* Stored data

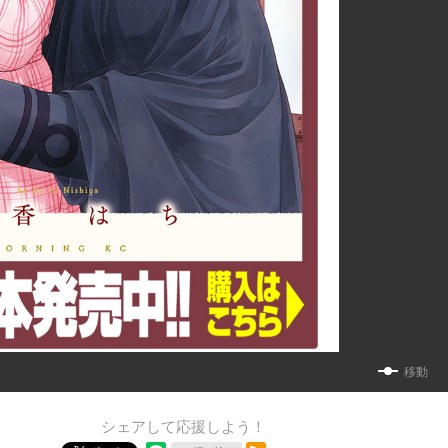
移動
シェアして応援しよう！
RSSフィード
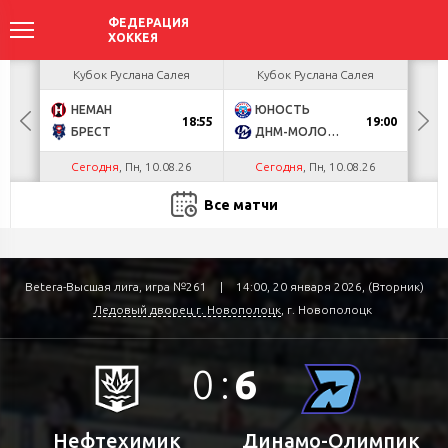
ея
Кубок Руслана Салея
Кубок Руслана Салея
К
НЕМАН
ЮНОСТЬ
А
18:55
19:00
БРЕСТ
ДНМ-МОЛОДЕЧНО
Ш
Сегодня
, Пн, 10.08.26
Сегодня
, Пн, 10.08.26
С
Все матчи
Betera-Высшая лига, игра №261
|
14:00, 20 января 2026, (Вторник)
Ледовый дворец г. Новополоцк
, г. Новополоцк
0
:
6
Нефтехимик
Динамо-Олимпик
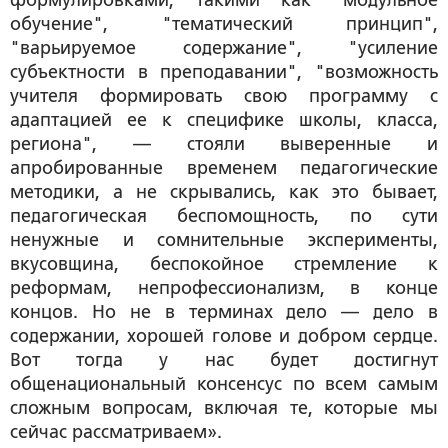
формулировками, такими как "модульное
обучение", "тематический принцип",
"варьируемое содержание", "усиление
субъектности в преподавании", "возможность
учителя формировать свою программу с
адаптацией ее к специфике школы, класса,
региона", — стояли выверенные и
апробированные временем педагогические
методики, а не скрывались, как это бывает,
педагогическая беспомощность, по сути
ненужные и сомнительные эксперименты,
вкусовщина, беспокойное стремление к
реформам, непрофессионализм, в конце
концов. Но не в терминах дело — дело в
содержании, хорошей голове и добром сердце.
Вот тогда у нас будет достигнут
общенациональный консенсус по всем самым
сложным вопросам, включая те, которые мы
сейчас рассматриваем».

* How to complete this task
Retype every entry above exactly and, please, skip the pictures.

* Task answer
移動
シェアして応援しよう！
RSSフィード
ея
Кубок Руслана Салея
Кубок Руслана Салея
К
НЕМАН
ЮНОСТЬ
А
18:55
19:00
БРЕСТ
ДНМ-МОЛОДЕЧНО
Ш
Сегодня
, Пн, 10.08.26
Сегодня
, Пн, 10.08.26
С
Все матчи
Betera-Высшая лига, игра №261
|
14:00, 20 января 2026, (Вторник)
Ледовый дворец г. Новополоцк
, г. Новополоцк
0
:
6
Нефтехимик
Динамо-Олимпик
формулировками, такими как "модульное
обучение", "тематический принцип",
"варьируемое содержание", "усиление
субъектности в преподавании", "возможность
учителя формировать свою программу с
адаптацией ее к специфике школы, класса,
региона", — стояли выверенные и
апробированные временем педагогические
методики, а не скрывались, как это бывает,
педагогическая беспомощность, по сути
ненужные и сомнительные эксперименты,
вкусовщина, беспокойное стремление к
реформам, непрофессионализм, в конце
концов. Но не в терминах дело — дело в
содержании, хорошей голове и добром сердце.
Вот тогда у нас будет достигнут
общенациональный консенсус по всем самым
сложным вопросам, включая те, которые мы
сейчас рассматриваем».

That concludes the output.